We have arrived on the island!
Tey uses a fictionalised version of one of the Hebrides, and given her description of the hotel that Grant stays in, it is easy to see why she chose to do this.
THE wallpaper consisted of far too heavy roses hanging from a far too slender trellis-work, and the insecure character of the whole thing was increased by the fact that the paper not only hung away from the wall but moved about in the draught. It was not readily obvious where the draught came from because the small window was not only tightly shut but had patently been tightly shut since its manufacture and original insertion in the house structure about the beginning of the century. The little swing mirror on the chest of drawers lived up to its promise in the first respect but not in the second. It would swing with ease amounting to abandon through the whole circle of three hundred and sixty degrees; but it did not reflect anything to any noticeable degree. A last year’s cardboard calendar folded in four kept its gyratory talents in check, but nothing of course could be done to increase its powers of reflection.
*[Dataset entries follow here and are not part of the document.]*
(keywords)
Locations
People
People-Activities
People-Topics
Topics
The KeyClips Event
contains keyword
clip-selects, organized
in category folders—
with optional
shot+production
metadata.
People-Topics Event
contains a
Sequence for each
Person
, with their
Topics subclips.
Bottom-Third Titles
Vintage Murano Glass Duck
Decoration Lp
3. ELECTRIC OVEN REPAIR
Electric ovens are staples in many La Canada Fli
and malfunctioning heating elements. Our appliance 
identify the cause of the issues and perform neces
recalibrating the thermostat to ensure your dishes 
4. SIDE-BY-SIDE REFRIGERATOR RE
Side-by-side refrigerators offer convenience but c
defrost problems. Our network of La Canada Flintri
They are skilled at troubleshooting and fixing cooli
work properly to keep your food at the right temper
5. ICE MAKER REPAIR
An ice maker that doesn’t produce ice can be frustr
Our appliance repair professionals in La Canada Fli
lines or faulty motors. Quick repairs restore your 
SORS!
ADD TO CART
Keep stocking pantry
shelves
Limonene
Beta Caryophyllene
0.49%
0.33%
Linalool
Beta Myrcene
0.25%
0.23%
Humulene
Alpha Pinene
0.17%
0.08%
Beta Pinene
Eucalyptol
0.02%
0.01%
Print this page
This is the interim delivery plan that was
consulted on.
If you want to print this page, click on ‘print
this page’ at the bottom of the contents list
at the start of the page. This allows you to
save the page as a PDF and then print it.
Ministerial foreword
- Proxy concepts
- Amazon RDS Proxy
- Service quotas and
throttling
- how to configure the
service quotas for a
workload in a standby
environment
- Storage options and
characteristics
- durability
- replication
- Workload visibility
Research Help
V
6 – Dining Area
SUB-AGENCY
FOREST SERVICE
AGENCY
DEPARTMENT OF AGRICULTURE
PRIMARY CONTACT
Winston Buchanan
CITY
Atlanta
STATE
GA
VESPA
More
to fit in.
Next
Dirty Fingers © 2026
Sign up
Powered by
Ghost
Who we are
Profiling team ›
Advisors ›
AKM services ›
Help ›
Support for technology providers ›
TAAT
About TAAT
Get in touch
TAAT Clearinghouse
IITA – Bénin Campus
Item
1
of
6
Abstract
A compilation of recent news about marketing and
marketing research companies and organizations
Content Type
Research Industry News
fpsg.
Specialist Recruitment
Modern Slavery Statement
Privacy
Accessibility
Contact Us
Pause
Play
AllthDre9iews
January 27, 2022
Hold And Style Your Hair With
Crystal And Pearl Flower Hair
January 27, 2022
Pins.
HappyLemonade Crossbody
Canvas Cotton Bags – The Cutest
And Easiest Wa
Two of the four drawers in the chest were capable of being opened. The third would not open because it had lost its knob, and the fourth because it had lost the will.
Above the black iron fireplace with its frill of red crinkled paper brown with age was an engraving of a partially clothed Venus comforting a quite unclothed Cupid. If the cold had not already eaten into his bones Grant thought that this picture would have finished the process.